Özellikle orta yaştaki insanlar olarak bu gençleri anlayamıyoruz. Oysa karşımızda artık üstesinden gelinemeyecek bir gerçeklik varken biz “yargılamalarda bulunarak” zaman kaybetmeyi tercih ediyoruz.

“Yok yok, bizim zamanımızda böyle değildi.”

Aristo’dan bu yana kullanılan ve kendini zamanın bir dilimine hapseden bir bakış açısı yukarıdaki cümle.

Müslüman birey –yaşı ne olursa olsun- kendini herhangi bir zaman dilimine hapsedemez.

Teknolojik gelişmeyi ve dönüşümü “çağın sorunu” olarak görme yerine internet ve sosyal medya üzerinden yaşanan şu sosyokültürel değişimi “çağın fırsatına” dönüştürme çabasında olmak gerekir.
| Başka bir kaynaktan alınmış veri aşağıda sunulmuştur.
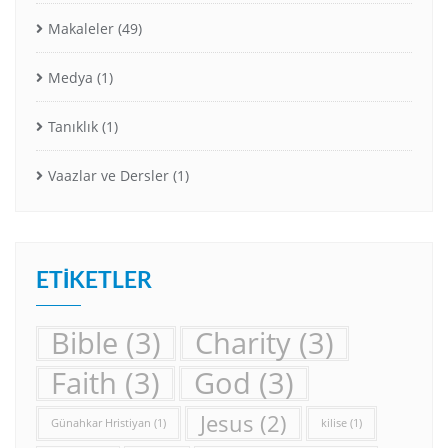
Makaleler
(49)
Medya
(1)
Tanıklık
(1)
Vaazlar ve Dersler
(1)
ETIKETLER
Bible
(3)
Charity
(3)
Faith
(3)
God
(3)
Jesus
(2)
Günahkar Hristiyan
(1)
kilise
(1)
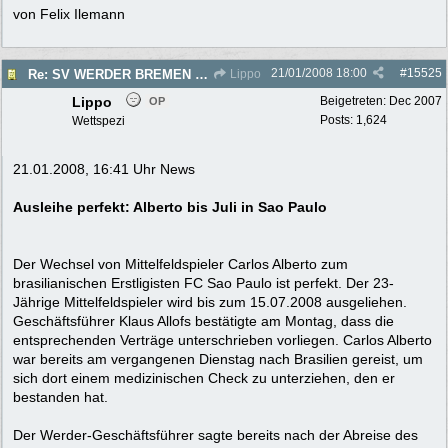
von Felix Ilemann
21/01/2008
18:00
#
15525
Re: SV WERDER BREMEN 2007/2008 - Rückrunde
Lippo
Lippo
Beigetreten:
Dec 2007
OP
Posts: 1,624
Wettspezi
21.01.2008, 16:41 Uhr News
Ausleihe perfekt: Alberto bis Juli in Sao Paulo
Der Wechsel von Mittelfeldspieler Carlos Alberto zum
brasilianischen Erstligisten FC Sao Paulo ist perfekt. Der 23-
Jährige Mittelfeldspieler wird bis zum 15.07.2008 ausgeliehen.
Geschäftsführer Klaus Allofs bestätigte am Montag, dass die
entsprechenden Verträge unterschrieben vorliegen. Carlos Alberto
war bereits am vergangenen Dienstag nach Brasilien gereist, um
sich dort einem medizinischen Check zu unterziehen, den er
bestanden hat.
Der Werder-Geschäftsführer sagte bereits nach der Abreise des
Kabul edin ya da etmeyin dünya artık internet çağında. Dünyanın yüzde 60’ı internet kullanıyor. Türkiye’de bu oran yüzde 74.

4 milyar insan her gün Youtube’ta video izliyor. Siz Youtube’ta hikmetle hakkı öğreten, hayra davet eden video içerikleri hazırlamazsanız başkaları sizin yerinize içerik hazırlar ve fenomen olur.

Türkiye’de Youtuber denilen hesaplara baktığınızda, içeriklerini izlediğinizde bu sahayı ne kadar boş bıraktığımız daha iyi anlaşılır. 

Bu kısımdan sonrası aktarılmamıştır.